San Francisco

Group Show

New Mission Gallery

This gallery continues to pursue an ex­hibition policy of emphasizing the un­commercial work being done by young Bay Area artists. Because of this policy, the gallery has attracted a surprisingly large number of first rate talents which have been exhibited on a regular basis. The group exhibition currently being shown is no exception. The show em­phasizes sculpture, Ron Yurewitz, Rod­ger Jacobsen, Karen Devich, Robert Hudson, Ernie Palamino, John Stevens and John Bernhardt represented by fine individual examples of their work.

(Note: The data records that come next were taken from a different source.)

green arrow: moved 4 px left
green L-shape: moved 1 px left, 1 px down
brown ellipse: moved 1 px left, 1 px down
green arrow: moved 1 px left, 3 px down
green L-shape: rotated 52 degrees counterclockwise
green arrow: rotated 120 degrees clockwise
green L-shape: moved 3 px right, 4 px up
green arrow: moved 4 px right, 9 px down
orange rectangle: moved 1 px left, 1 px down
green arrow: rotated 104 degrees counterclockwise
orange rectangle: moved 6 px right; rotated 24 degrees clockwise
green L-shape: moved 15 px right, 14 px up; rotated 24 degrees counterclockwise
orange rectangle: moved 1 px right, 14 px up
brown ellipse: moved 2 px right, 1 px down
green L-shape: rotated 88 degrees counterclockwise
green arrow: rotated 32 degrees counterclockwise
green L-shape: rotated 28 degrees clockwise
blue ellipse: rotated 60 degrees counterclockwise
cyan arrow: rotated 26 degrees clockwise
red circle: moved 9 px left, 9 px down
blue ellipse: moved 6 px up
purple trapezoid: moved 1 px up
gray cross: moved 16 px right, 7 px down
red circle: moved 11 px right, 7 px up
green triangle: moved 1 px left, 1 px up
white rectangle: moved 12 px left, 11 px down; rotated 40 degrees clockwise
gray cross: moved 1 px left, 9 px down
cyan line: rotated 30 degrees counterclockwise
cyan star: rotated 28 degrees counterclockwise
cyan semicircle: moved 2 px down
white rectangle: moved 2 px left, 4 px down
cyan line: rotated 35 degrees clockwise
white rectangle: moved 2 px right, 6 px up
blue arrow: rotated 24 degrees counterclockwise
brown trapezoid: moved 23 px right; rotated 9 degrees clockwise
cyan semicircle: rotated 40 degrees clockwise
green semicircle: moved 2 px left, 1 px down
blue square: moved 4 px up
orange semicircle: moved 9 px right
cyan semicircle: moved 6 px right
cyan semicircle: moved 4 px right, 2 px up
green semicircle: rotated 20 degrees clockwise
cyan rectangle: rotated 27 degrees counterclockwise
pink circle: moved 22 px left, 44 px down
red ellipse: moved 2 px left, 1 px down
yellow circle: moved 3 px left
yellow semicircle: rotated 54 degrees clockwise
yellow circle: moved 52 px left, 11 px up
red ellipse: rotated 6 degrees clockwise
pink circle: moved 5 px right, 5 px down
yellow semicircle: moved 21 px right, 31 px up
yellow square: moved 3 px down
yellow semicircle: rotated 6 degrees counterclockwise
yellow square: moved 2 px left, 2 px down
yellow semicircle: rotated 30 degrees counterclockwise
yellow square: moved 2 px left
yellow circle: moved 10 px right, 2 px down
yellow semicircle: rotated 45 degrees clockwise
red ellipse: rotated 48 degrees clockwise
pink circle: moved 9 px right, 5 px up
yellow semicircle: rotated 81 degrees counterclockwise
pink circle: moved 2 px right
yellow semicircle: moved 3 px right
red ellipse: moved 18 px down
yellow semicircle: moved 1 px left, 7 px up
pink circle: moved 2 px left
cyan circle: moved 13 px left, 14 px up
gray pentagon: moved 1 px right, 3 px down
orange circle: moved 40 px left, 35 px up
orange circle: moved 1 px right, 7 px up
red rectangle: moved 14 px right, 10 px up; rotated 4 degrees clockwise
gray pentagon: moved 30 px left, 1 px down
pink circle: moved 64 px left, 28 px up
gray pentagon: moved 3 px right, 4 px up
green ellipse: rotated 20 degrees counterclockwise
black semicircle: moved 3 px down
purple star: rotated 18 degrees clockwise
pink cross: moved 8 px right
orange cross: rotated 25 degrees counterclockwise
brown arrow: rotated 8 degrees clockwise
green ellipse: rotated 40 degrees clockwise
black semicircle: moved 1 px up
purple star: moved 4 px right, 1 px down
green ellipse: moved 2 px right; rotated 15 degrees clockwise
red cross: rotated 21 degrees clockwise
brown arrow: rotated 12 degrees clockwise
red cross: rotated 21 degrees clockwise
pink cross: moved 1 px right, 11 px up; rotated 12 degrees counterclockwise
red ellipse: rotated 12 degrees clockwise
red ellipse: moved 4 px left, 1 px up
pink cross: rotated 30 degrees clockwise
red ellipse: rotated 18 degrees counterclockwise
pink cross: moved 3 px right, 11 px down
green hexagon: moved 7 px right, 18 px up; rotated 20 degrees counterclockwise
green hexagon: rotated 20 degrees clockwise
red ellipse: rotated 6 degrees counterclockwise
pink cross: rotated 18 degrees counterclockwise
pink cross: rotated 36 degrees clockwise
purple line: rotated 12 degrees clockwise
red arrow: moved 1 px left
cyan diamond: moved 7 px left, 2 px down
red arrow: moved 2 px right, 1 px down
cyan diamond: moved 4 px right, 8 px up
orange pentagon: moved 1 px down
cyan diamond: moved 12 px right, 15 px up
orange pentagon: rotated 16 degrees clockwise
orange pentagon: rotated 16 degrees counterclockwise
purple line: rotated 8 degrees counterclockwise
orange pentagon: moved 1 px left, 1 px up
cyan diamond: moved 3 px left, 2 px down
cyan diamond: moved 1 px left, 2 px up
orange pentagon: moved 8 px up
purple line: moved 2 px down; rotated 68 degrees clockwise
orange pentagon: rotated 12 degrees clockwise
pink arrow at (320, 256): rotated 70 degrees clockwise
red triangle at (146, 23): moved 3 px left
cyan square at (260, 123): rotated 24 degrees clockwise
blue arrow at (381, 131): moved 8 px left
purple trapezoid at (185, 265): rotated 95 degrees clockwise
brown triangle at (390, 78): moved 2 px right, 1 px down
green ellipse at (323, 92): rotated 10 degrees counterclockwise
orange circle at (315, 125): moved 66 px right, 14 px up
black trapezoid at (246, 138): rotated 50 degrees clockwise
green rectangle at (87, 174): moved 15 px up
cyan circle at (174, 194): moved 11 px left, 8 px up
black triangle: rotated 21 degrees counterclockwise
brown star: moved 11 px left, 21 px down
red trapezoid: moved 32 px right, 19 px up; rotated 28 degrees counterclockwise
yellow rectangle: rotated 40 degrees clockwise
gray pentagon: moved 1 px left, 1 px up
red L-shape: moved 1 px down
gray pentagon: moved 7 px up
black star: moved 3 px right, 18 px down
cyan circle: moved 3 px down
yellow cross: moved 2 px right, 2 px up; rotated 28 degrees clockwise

Yurewitz’s wood sculpture is a depar­ture from his use of steel as a medium. The piece shown is pegged to a board which is set flush against the gallery wall, the smoothly joined pieces arch­ing from that point to a distance some seven feet away on the floor. The total piece satisfies the eye by languorously jostling the space within which it moves. Palamino’s construction, on the other hand, induces a certain revulsion as if an obscene event had just trans­pired and the viewer had arrived mo­ments afterward. Hudson’s recent metal sculpture combines the formal quali­ties of earlier work with the plaster constructions he completed while a student at the San Francisco Art Insti­tute. The one shown here is painted with great care and is a fantasy of a soldier guarding a cannon and what appears to be a missile chained to the metal platform upon which it rests. The total effect is one of both terror and whimsey, if these qualities can co-exist simultaneously. Jacobsen’s work relies on formal qualities resembling Hud­son’s earlier work. His work continues to improve at a rapid rate as he adds personal shapes to his already wide knowledge of classical open metal sculpture forms. Stevens, a previously unshown sculptor, uses both wood and metal in the solid constructivist piece displayed. This piece is more traditional than the other work in the group and relies heavily on the carefully worked surface of the wood to create an aura of secrecy and mystery which so en­gages the spectator.

The show has an all-pervading serious­ness of intent combined with a great deal of talent which, one hopes, will be seen in greater depth at some future time.